Sunday, April 11, 2010

Slow cooker oatmeal

Steel-cut oats are to packets of instant oatmeal what Kobe beef is to dog food. If your only experience with oatmeal is the instant kind, you owe it to yourself to try some steel-cut oats. The texture and taste are completely different, and yet infinitely more filling and satisfying.

The problem with steel-cut oats is that they take a long time to cook down, which is probably why people abandoned them for Quaker in the first place. Never fear, though--you can overcome that obstacle with a Crockpot. Best of all, you can cook your oatmeal overnight in the Crockpot, so that you have a hot, filling and tasty breakfast waiting for everyone in the morning.

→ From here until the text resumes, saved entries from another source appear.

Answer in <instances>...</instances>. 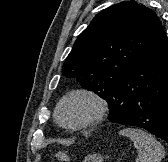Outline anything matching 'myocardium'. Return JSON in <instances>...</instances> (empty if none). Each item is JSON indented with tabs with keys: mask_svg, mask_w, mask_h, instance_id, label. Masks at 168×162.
I'll return each instance as SVG.
<instances>
[{
	"mask_svg": "<svg viewBox=\"0 0 168 162\" xmlns=\"http://www.w3.org/2000/svg\"><path fill=\"white\" fill-rule=\"evenodd\" d=\"M71 100H80L91 105V113L82 121L76 124H66L61 119V110L63 106ZM108 110L107 101L98 93L88 89H76L66 93L56 104L55 119L58 125L69 131H78L91 127L99 123L106 115Z\"/></svg>",
	"mask_w": 168,
	"mask_h": 162,
	"instance_id": "1",
	"label": "myocardium"
}]
</instances>
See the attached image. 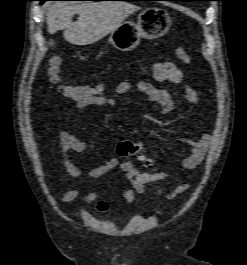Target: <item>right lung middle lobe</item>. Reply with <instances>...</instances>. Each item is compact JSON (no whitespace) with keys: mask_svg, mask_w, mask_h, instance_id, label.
Returning a JSON list of instances; mask_svg holds the SVG:
<instances>
[{"mask_svg":"<svg viewBox=\"0 0 247 265\" xmlns=\"http://www.w3.org/2000/svg\"><path fill=\"white\" fill-rule=\"evenodd\" d=\"M42 3H44L45 1H48V0H40ZM94 1H103V0H94Z\"/></svg>","mask_w":247,"mask_h":265,"instance_id":"dd1d6c3e","label":"right lung middle lobe"}]
</instances>
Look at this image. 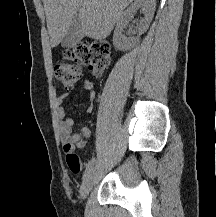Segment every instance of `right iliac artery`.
Listing matches in <instances>:
<instances>
[{
  "label": "right iliac artery",
  "instance_id": "right-iliac-artery-1",
  "mask_svg": "<svg viewBox=\"0 0 216 217\" xmlns=\"http://www.w3.org/2000/svg\"><path fill=\"white\" fill-rule=\"evenodd\" d=\"M94 163H95V158L91 159V160L88 162V164L86 165V170H85L84 177L90 172V170L92 169Z\"/></svg>",
  "mask_w": 216,
  "mask_h": 217
}]
</instances>
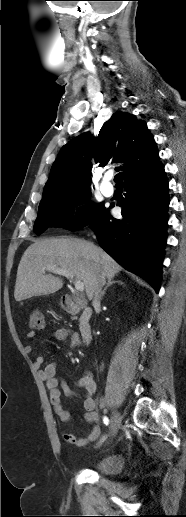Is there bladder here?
<instances>
[{
	"label": "bladder",
	"mask_w": 186,
	"mask_h": 517,
	"mask_svg": "<svg viewBox=\"0 0 186 517\" xmlns=\"http://www.w3.org/2000/svg\"><path fill=\"white\" fill-rule=\"evenodd\" d=\"M125 466V458L123 455H111L100 460L95 469L99 473L103 474H117L123 470Z\"/></svg>",
	"instance_id": "obj_1"
}]
</instances>
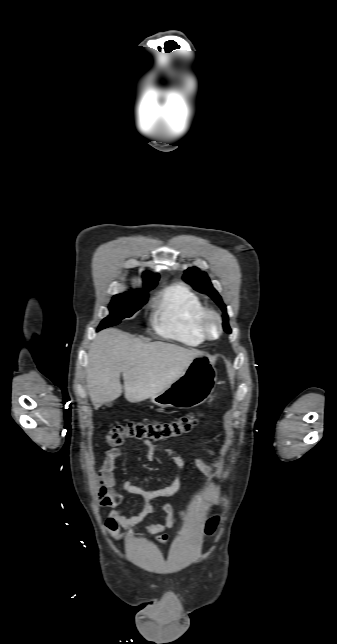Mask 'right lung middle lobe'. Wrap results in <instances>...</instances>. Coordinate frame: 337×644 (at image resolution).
Masks as SVG:
<instances>
[{
	"mask_svg": "<svg viewBox=\"0 0 337 644\" xmlns=\"http://www.w3.org/2000/svg\"><path fill=\"white\" fill-rule=\"evenodd\" d=\"M153 287L115 295L109 305L110 315L101 321L98 330L117 325L122 319L131 317L146 303L147 292Z\"/></svg>",
	"mask_w": 337,
	"mask_h": 644,
	"instance_id": "obj_1",
	"label": "right lung middle lobe"
}]
</instances>
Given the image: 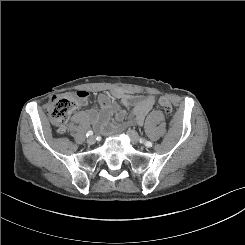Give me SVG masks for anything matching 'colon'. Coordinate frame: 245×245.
<instances>
[{"instance_id": "1", "label": "colon", "mask_w": 245, "mask_h": 245, "mask_svg": "<svg viewBox=\"0 0 245 245\" xmlns=\"http://www.w3.org/2000/svg\"><path fill=\"white\" fill-rule=\"evenodd\" d=\"M87 97V92L78 91L75 94H62L51 98L48 106V115L53 124L58 127L60 133L64 132L65 124L71 112ZM157 102L167 114L173 112V106L166 97H158Z\"/></svg>"}]
</instances>
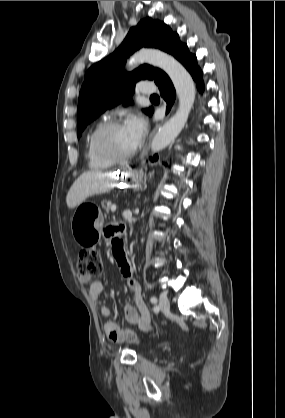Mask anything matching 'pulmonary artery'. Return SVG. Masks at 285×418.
<instances>
[{"instance_id":"e3ab8cb5","label":"pulmonary artery","mask_w":285,"mask_h":418,"mask_svg":"<svg viewBox=\"0 0 285 418\" xmlns=\"http://www.w3.org/2000/svg\"><path fill=\"white\" fill-rule=\"evenodd\" d=\"M156 90V87L153 85H144L139 88L140 94H150Z\"/></svg>"}]
</instances>
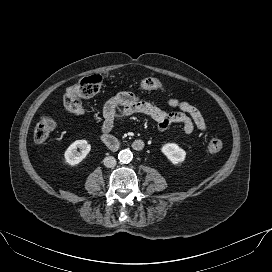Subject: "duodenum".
Masks as SVG:
<instances>
[{
  "label": "duodenum",
  "mask_w": 272,
  "mask_h": 272,
  "mask_svg": "<svg viewBox=\"0 0 272 272\" xmlns=\"http://www.w3.org/2000/svg\"><path fill=\"white\" fill-rule=\"evenodd\" d=\"M101 141L105 144L107 148L111 150H118L120 147L118 139L112 136L110 133H103L101 135ZM145 147L146 143L143 139H137L132 142V148L137 152L143 151Z\"/></svg>",
  "instance_id": "obj_1"
}]
</instances>
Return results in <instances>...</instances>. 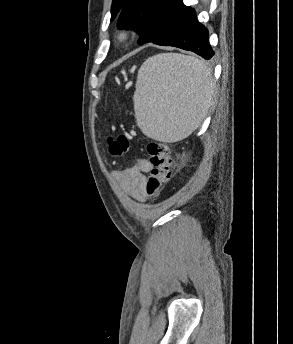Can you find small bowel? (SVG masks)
<instances>
[{"label":"small bowel","instance_id":"1","mask_svg":"<svg viewBox=\"0 0 293 344\" xmlns=\"http://www.w3.org/2000/svg\"><path fill=\"white\" fill-rule=\"evenodd\" d=\"M151 169L152 165L147 159H139L132 166L123 169L118 176L124 192L137 201H145L146 173Z\"/></svg>","mask_w":293,"mask_h":344}]
</instances>
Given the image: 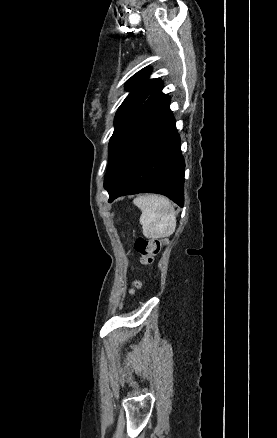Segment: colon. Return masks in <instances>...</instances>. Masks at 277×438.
<instances>
[{
    "mask_svg": "<svg viewBox=\"0 0 277 438\" xmlns=\"http://www.w3.org/2000/svg\"><path fill=\"white\" fill-rule=\"evenodd\" d=\"M163 244L159 243L151 238H146L145 236H138L135 242V248L138 253L142 256L143 264L150 266L153 262L154 256L157 252L162 249ZM141 286L140 281L136 280L133 282L132 290H137Z\"/></svg>",
    "mask_w": 277,
    "mask_h": 438,
    "instance_id": "obj_1",
    "label": "colon"
}]
</instances>
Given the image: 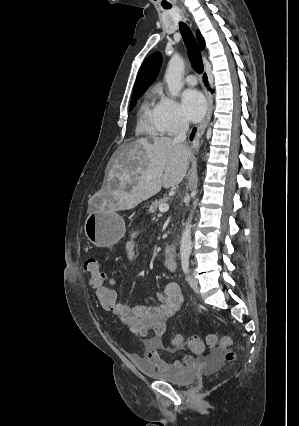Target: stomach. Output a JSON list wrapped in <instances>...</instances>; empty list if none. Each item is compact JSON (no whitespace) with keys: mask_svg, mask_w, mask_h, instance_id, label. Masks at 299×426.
Returning a JSON list of instances; mask_svg holds the SVG:
<instances>
[{"mask_svg":"<svg viewBox=\"0 0 299 426\" xmlns=\"http://www.w3.org/2000/svg\"><path fill=\"white\" fill-rule=\"evenodd\" d=\"M85 235L97 247L109 248L125 234V222L115 209L102 207L92 211L86 218Z\"/></svg>","mask_w":299,"mask_h":426,"instance_id":"0dacf381","label":"stomach"}]
</instances>
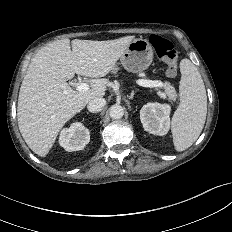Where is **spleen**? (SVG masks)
Here are the masks:
<instances>
[{
    "label": "spleen",
    "instance_id": "spleen-1",
    "mask_svg": "<svg viewBox=\"0 0 232 232\" xmlns=\"http://www.w3.org/2000/svg\"><path fill=\"white\" fill-rule=\"evenodd\" d=\"M180 71V103L172 117L171 131L175 149L184 151L197 140L204 127L207 96L202 77L189 59L181 60Z\"/></svg>",
    "mask_w": 232,
    "mask_h": 232
}]
</instances>
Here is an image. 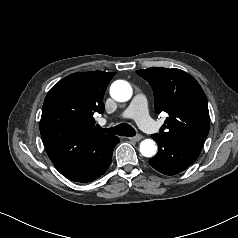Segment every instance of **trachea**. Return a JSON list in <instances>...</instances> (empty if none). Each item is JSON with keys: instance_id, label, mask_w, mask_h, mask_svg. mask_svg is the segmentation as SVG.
Segmentation results:
<instances>
[{"instance_id": "3493384b", "label": "trachea", "mask_w": 238, "mask_h": 238, "mask_svg": "<svg viewBox=\"0 0 238 238\" xmlns=\"http://www.w3.org/2000/svg\"><path fill=\"white\" fill-rule=\"evenodd\" d=\"M104 132L109 134H115L120 136L132 137L136 135V131L127 123H121L115 127L102 129Z\"/></svg>"}]
</instances>
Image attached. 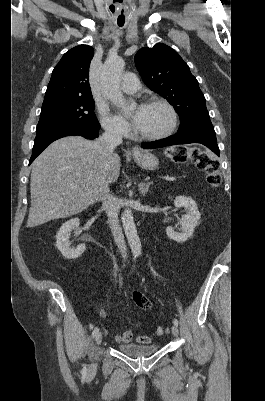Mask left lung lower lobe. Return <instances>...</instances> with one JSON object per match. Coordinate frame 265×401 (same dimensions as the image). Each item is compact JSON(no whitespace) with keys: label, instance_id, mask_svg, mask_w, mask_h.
<instances>
[{"label":"left lung lower lobe","instance_id":"0a47b994","mask_svg":"<svg viewBox=\"0 0 265 401\" xmlns=\"http://www.w3.org/2000/svg\"><path fill=\"white\" fill-rule=\"evenodd\" d=\"M189 143H200L207 146L215 154L219 155L220 153L216 134L210 120L200 121L183 129H179L175 135L168 138L153 142H144L142 143V148L154 149Z\"/></svg>","mask_w":265,"mask_h":401}]
</instances>
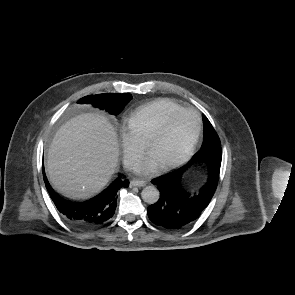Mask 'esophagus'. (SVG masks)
<instances>
[{
	"instance_id": "34e87169",
	"label": "esophagus",
	"mask_w": 295,
	"mask_h": 295,
	"mask_svg": "<svg viewBox=\"0 0 295 295\" xmlns=\"http://www.w3.org/2000/svg\"><path fill=\"white\" fill-rule=\"evenodd\" d=\"M130 185H131V186H137V187H143V186L146 185V182L143 181V180L133 179V180L130 182Z\"/></svg>"
}]
</instances>
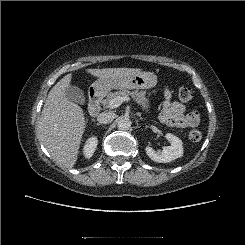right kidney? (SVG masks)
Returning <instances> with one entry per match:
<instances>
[{
	"mask_svg": "<svg viewBox=\"0 0 245 245\" xmlns=\"http://www.w3.org/2000/svg\"><path fill=\"white\" fill-rule=\"evenodd\" d=\"M97 144H98V140H97V137H95V136H92L91 138H89L86 141V144L83 148V150H84L83 153H84L86 158L92 157L94 151L97 148Z\"/></svg>",
	"mask_w": 245,
	"mask_h": 245,
	"instance_id": "right-kidney-1",
	"label": "right kidney"
}]
</instances>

That's even less effort than microwaving a packet of instant. I like to make a big batch at a time, portion it out into tiny Tupperware containers, and have a little for breakfast each morning during the week.

I use a cup of steel-cut oats with four cups of water and half a cup of cream, set on low for 8-9 hours. You can add what flavorings you will--dried fruit or brown sugar come to mind. Or make it plain, and add different toppings to the final product. In my last batch, I added a cup of dried cranberries and a cup of dried blueberries at the beginning, and cooked for 8 hours. The oatmeal turned a strange color--a deep bluish-purple, with streaks of maroon, the exact color of a bad bruise, but oh, it was yummy. You could use dried apricots, or figs, or apples, or some other combination of dried fruit less likely to produce such a lurid breakfast.

1 comment:

  1. I love my rice cooker. I use it to make rice, of course, quinoa, polenta and steel cut oats. It's great for people who work, because you can set the timer. And it keeps the food warm for up to 8 hours.